Stabilisation of trade values
An extra positive signal for the industry is the continued stabilisation of trade values.
Cox now sees values returning to more typical seasonal patterns, particularly for petrol and diesel models. vehicles aged between 24 and 72 months old, values have remained consistent over the previous 18 months. Specifically, petrol values stayed flat – 60% of original cost latest (OCN) in April 2025 versus 60% in October 2023 – a marked difference from the 6% dip that petrol vehicles saw between October 2022 and October 2023. Meanwhile, hybrid values declined by only 4% in the identical period and diesel by 7%.

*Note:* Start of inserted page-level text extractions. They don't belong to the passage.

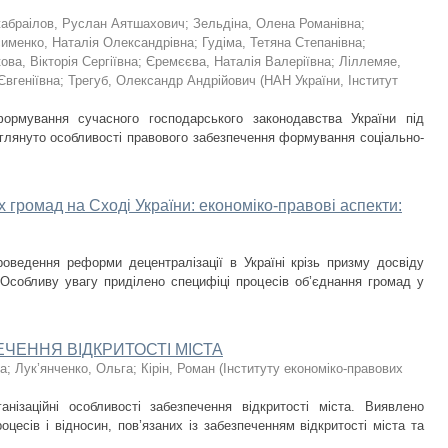
абраілов, Руслан Аятшахович
;
Зельдіна, Олена Романівна
;
сименко, Наталія Олександрівна
;
Гудіма, Тетяна Степанівна
;
ова, Вікторія Сергіївна
;
Єремєєва, Наталія Валеріївна
;
Ліллемяе,
Євгеніївна
;
Трегуб, Олександр Андрійович
(
НАН України, Інститут
формування сучасного господарського законодавства України під
зглянуто особливості правового забезпечення формування соціально-
 громад на Сході України: економіко-правові аспекти:
роведення реформи децентралізації в Україні крізь призму досвіду
Особливу увагу приділено специфіці процесів об’єднання громад у
ЧЕННЯ ВІДКРИТОСТІ МІСТА
на
;
Лук’янченко, Ольга
;
Кірін, Роман
(
Інституту економіко-правових
анізаційні особливості забезпечення відкритості міста. Виявлено
цесів і відносин, пов’язаних із забезпеченням відкритості міста та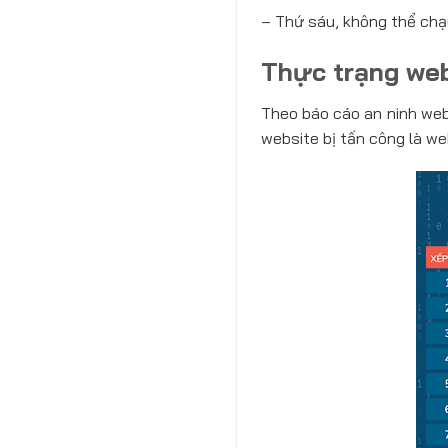
– Thứ sáu, không thể ch
Thực trạng web
Theo báo cáo an ninh web
website bị tấn công là we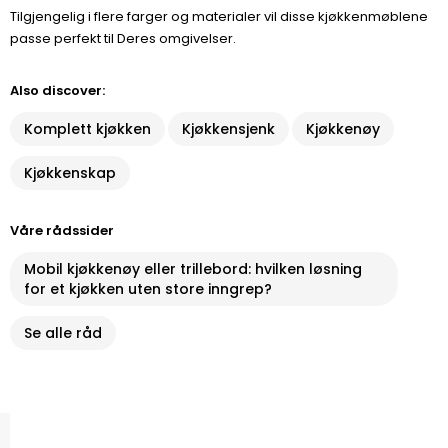
Tilgjengelig i flere farger og materialer vil disse kjøkkenmøblene
passe perfekt til Deres omgivelser.
Also discover:
Komplett kjøkken
Kjøkkensjenk
Kjøkkenøy
Kjøkkenskap
Våre rådssider
Mobil kjøkkenøy eller trillebord: hvilken løsning
for et kjøkken uten store inngrep?
Se alle råd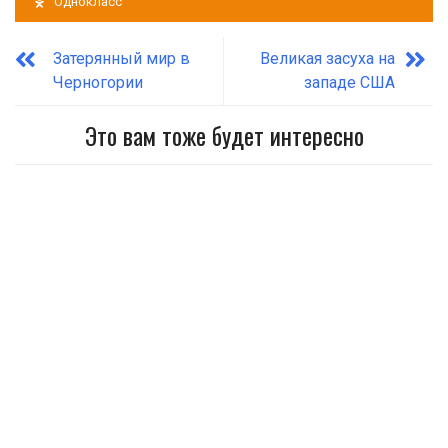
Однокласс
Затерянный мир в
Великая засуха на
Черногории
западе США
Это вам тоже будет интересно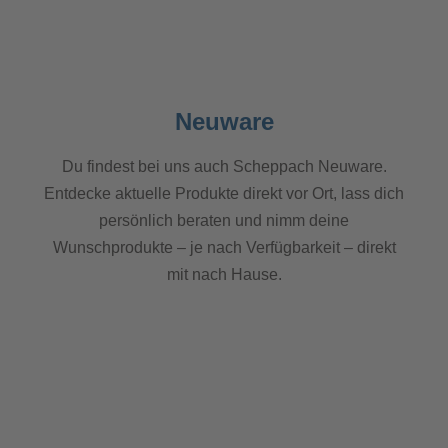
📦
Neuware
Du findest bei uns auch Scheppach Neuware.
Entdecke aktuelle Produkte direkt vor Ort, lass dich
persönlich beraten und nimm deine
Wunschprodukte – je nach Verfügbarkeit – direkt
mit nach Hause.
🏷️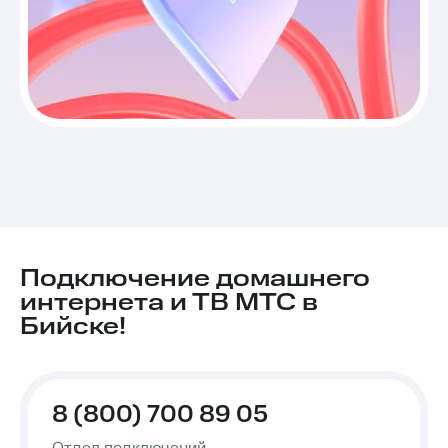
Подключение домашнего
интернета и ТВ МТС в
Бийске!
8 (800) 700 89 05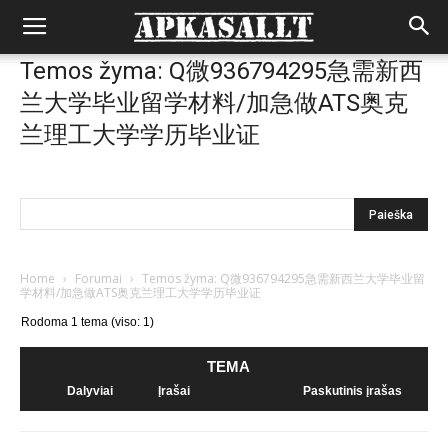
Temos žyma: Q微936794295急需新西
兰大学毕业留学材料/加急做ATS奥克
兰理工大学学历毕业证
Home
›
Forumai
›
Temos žyma: Q微936794295急需新西兰大学毕业留
学材料/加急做ATS奥克兰理工大学学历毕业证
Rodoma 1 tema (viso: 1)
TEMA
Dalyviai
Įrašai
Paskutinis įrašas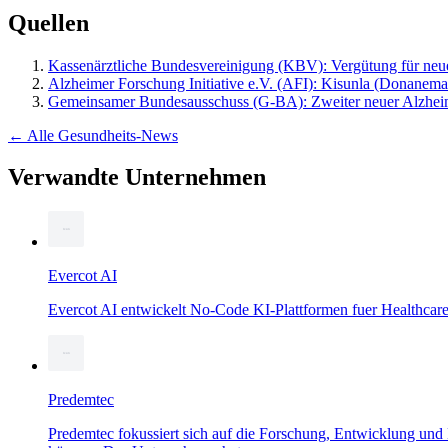
Quellen
Kassenärztliche Bundesvereinigung (KBV): Vergütung für n
Alzheimer Forschung Initiative e.V. (AFI): Kisunla (Donane
Gemeinsamer Bundesausschuss (G-BA): Zweiter neuer Alzheim
← Alle Gesundheits-News
Verwandte Unternehmen
Evercot AI
Evercot AI entwickelt No-Code KI-Plattformen fuer Healthcar
Predemtec
Predemtec fokussiert sich auf die Forschung, Entwicklung und 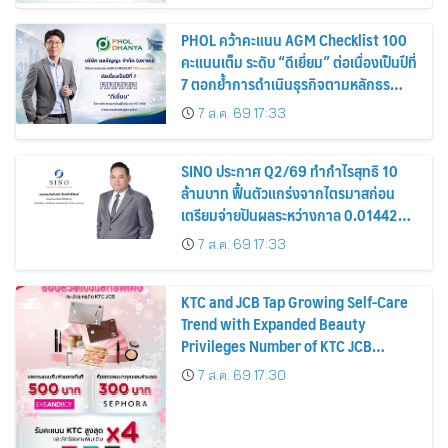
PHOL คว้าคะแนน AGM Checklist 100
คะแนนเต็ม ระดับ “ดีเยี่ยม” ต่อเนื่องเป็นปีที่
7 ตอกย้ำการดำเนินธุรกิจตามหลักธร
รมาภิบาล โปร่งใส สร้างความเชื่อมั่นผู้ถือ
7 ส.ค. 69 17:33
หุ้น
SINO ประกาศ Q2/69 ทำกำไรสุทธิ 10
ล้านบาท ฟื้นตัวแกร่งจากไตรมาสก่อน
เตรียมจ่ายปันผลระหว่างกาล 0.014423
บาทต่อหุ้น ครึ่งปีหลังมุ่งเติบโตต่อเนื่อง
7 ส.ค. 69 17:33
KTC and JCB Tap Growing Self-Care
Trend with Expanded Beauty
Privileges Number of KTC JCB
Cardmembers Spending on
7 ส.ค. 69 17:30
Cosmetics Rises 26%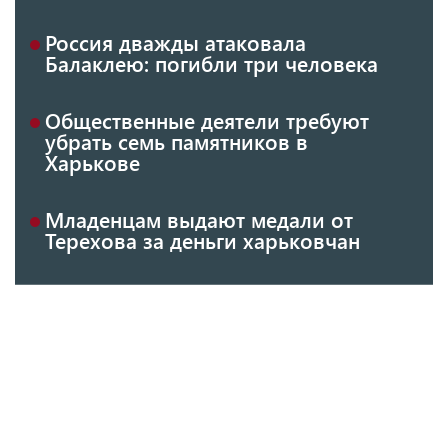
Россия дважды атаковала
Балаклею: погибли три человека
Общественные деятели требуют
убрать семь памятников в
Харькове
Младенцам выдают медали от
Терехова за деньги харьковчан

Philip Nothard, insight director at Cox Automotive, said: “The used market continues to supply an important anchor for the automotive sector.
“As trade values stabilise and consumer appetite for reasonably priced vehicles stays strong, retailers have a transparent opportunity to set robust retail prices, where market conditions support them, and maximise their margins.
“Strategic stock selection and robust retail pricing can be crucial to sustaining profitability in a supply-constrained environment.”
The business vehicle sector also stays robust.
Diesel continues to dominate, but electric vans are gaining ground, with a 62.6% increase in arrivals at Manheim sites in Q1 2025.
Nonetheless, infrastructure concerns and value sensitivity proceed to limit buyer confidence, with only 4 in 10 electric vans selling first time.